The EU AI Act's transition periods are over. For organisations deploying what the Act classifies as "high-risk" AI systems — those touching hiring, credit, education, biometric identification, or customer-facing decisions — the obligations are live and enforceable. Yet most AI teams have barely begun.
What Counts as High-Risk AI?
The EU AI Act defines high-risk AI systems across eight broad categories under Annex III. If your AI system is used in any of the following areas, you are almost certainly in scope:
- Hiring & HR decisions — recruitment screening, performance evaluation, promotion decisions
- Credit & financial services — creditworthiness scoring, insurance risk classification
- Education & vocational training — admissions, assessment, monitoring of learners
- Customer-facing services — AI used in essential private and public services
- Biometric systems — real-time or post-hoc identification from physical characteristics
- Critical infrastructure — AI managing utilities, transport, or financial systems
The Five Obligations Most Teams Are Missing
1. A Risk Management System Across the Full Lifecycle
Article 9 requires a documented, operational risk management system that isn't static — it must be updated as the system evolves.
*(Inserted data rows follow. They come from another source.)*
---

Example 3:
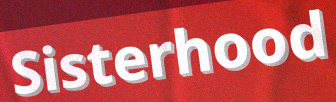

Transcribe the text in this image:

Sisterhood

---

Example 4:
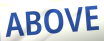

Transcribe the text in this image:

ABOVE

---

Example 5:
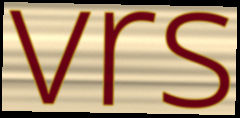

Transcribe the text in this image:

vrs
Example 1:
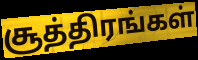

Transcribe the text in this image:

சூத்திரங்கள்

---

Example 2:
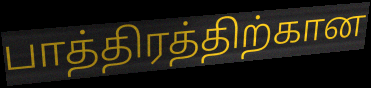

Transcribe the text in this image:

பாத்திரத்திற்கான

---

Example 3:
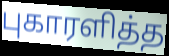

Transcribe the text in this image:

புகாரளித்த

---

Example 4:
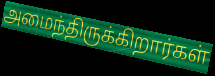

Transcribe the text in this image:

அமைந்திருக்கிறார்கள்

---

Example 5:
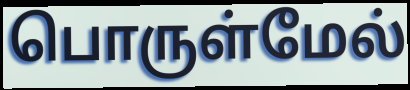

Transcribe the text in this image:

பொருள்மேல்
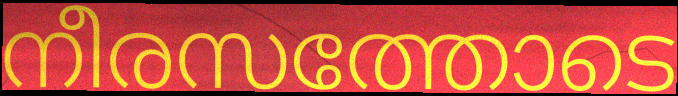
നീരസത്തോടെ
Every model retrain, every data schema change, and every deployment to a new context must trigger a risk review. A Word document written in 2024 does not satisfy Article 9 in 2026.
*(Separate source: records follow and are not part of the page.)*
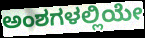
ಅಂಶಗಳಲ್ಲಿಯೇ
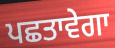
ਪਛਤਾਵੇਗਾ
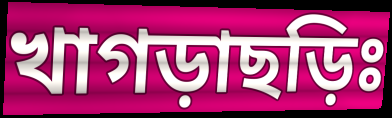
খাগড়াছড়িঃ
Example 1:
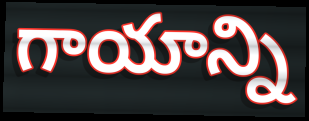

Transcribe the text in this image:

గాయాన్ని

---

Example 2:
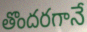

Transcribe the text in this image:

తొందరగానే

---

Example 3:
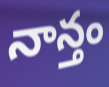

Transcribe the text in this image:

నాన్తం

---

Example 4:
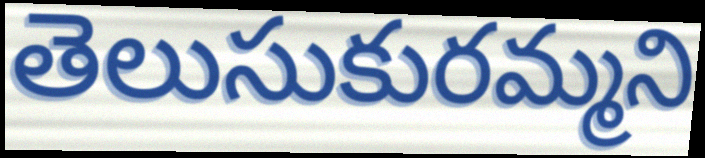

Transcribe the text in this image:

తెలుసుకురమ్మని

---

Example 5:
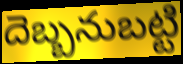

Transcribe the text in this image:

దెబ్బనుబట్టి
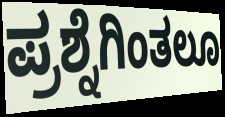
ಪ್ರಶ್ನೆಗಿಂತಲೂ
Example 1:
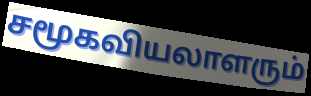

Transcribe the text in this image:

சமூகவியலாளரும்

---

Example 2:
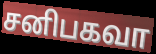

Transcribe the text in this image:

சனிபகவா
2. Continuous Record-Keeping and Logging
Article 12 mandates automatic logging of each "use" of the AI system with sufficient granularity to ensure traceability. These logs must be retained — at minimum — for the period the system remains in operation, and in many cases for years after decommissioning. If your inference logs aren't archived with full context today, you're already in violation.
3. Technical Documentation That Stays Current
Annex IV specifies detailed technical documentation requirements. Critically, this documentation must reflect the current state of the system. If you retrained your model last Tuesday, your Annex IV documentation must reflect that by deployment. Most compliance teams update documentation quarterly, at best.
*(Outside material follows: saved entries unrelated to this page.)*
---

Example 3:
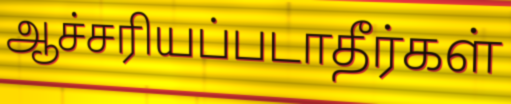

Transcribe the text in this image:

ஆச்சரியப்படாதீர்கள்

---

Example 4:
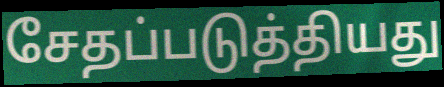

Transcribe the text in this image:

சேதப்படுத்தியது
4. Human Oversight Mechanisms
Article 14 requires that high-risk AI systems are designed to allow human overseers to effectively monitor, understand, and where necessary override outputs. This must be implemented at the system level and evidenced — policy statements are not enough.
5. Deployer-Specific Obligations
Many teams conflate "provider" and "deployer" obligations. If you are the company putting an AI system to use — even a third-party AI — you carry deployer obligations under Article 26. These include conducting a fundamental rights impact assessment, informing affected individuals, and maintaining operational logs. This catches most SaaS companies off guard.
The Compliance Stack Gap
The regulatory obligations are operational and continuous, but the average compliance stack is static and annual. Spreadsheets and policy documents cannot satisfy an obligation that requires real-time logging, lifecycle documentation, and evidence of continuous control operation. This is precisely the gap Vigilens was built to close.
What "Audit-Ready" Actually Looks Like
A regulator asking for evidence of compliance with Article 9 doesn't want a risk register in a spreadsheet. They want a timestamped, traceable record showing that risk was assessed at each stage of the AI lifecycle, that identified risks had mitigations, and that those mitigations were tested and evidenced — from your actual systems, not a document reconstructed the week before the audit.
The teams that will navigate enforcement without penalty are those that have wired compliance into their engineering workflows from the start.